Um lance de gênio, que faz a torcida rubro-negra ir abaixo. A massa flamenga agora canta a plenos pulmões, exalta seu ídolo: “Pedroooooooosa, é melhor que Ruy Barboooooooosa”. Todos estão desconcertados, estarrecidos. Que firmeza, que sagacidade, que categoria no manejo das palavras! A parada parece ganha.
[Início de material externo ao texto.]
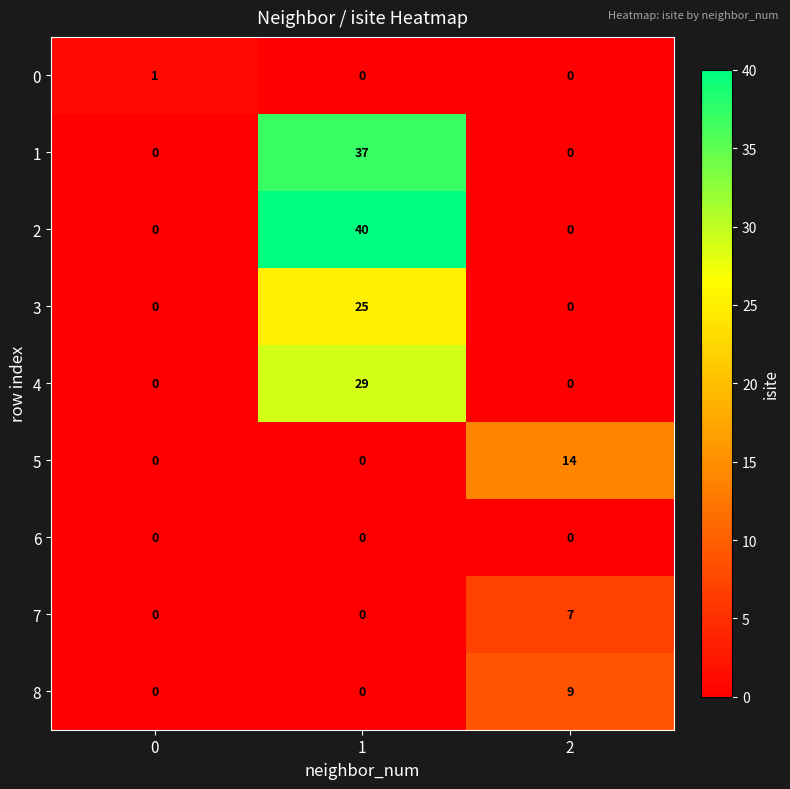

Which series changed the most between 0 and 1?

2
E com efeito, quando sai o resultado do julgamento, o título do Flamengo é confirmado, com um placar de 6-0 na votação, e a cidade está em festa. “A regra é clara” torna-se um bordão, todo torcedor do Flamengo, ao ver um raro botafoguense, não resiste: “bom dia, a regra é clara!”. Pensa-se em erguer um busto para Pedrosa na sede da Gávea.

* * *

No dia seguinte, a movimentação nas redes sociais é um bom termômetro da repercussão do jogão, quer dizer, ahn, do “julgamentão”: é exibido o borderô dos telões e alguns reclamam das cotas retidas. Torcedores se mostram preocupados com a reposição do elenco jurídico, pois o craque Arthur Pedrosa tem uma proposta irrecusável de um time holandês de Haia e deve sair. Uma coluna é publicada, comparando-se a frase mágica de Pedrosa ao gol de falta do Pet e à cabeçada do Rondinelli. É lançada a réplica da gravata de Pedrosa, à venda no site oficial, e a lista de espera para a compra é grande. Alguns mais exigentes reclamam, “chega de ganhar julgamentinho no TJD, o Flamengo tem que pensar grande!”. Defende-se a construção de um Centro de Formação para novos advogados (“todos os clubes já têm o seu”). E o GE.com publica fotos inéditas da recém-eleita "Musa do Tribunal".

Nos jornais, vastas reportagens de página inteira contam a história de Arthur Pedrosa, o ídolo de uma nação. Outras matérias tratam de como nasceu a genial frase “A regra é clara”. E um ou outro periódico mostra uma pequena nota, quase no rodapé, indicando que domingo o Flamengo joga, e o treinador tem dúvidas para escalar o time. E quem se importa?


* Este é um texto de ficção. Qualquer semelhança com nomes e/ou fatos reais terá sido mera coincidência, e espero que assim permaneça.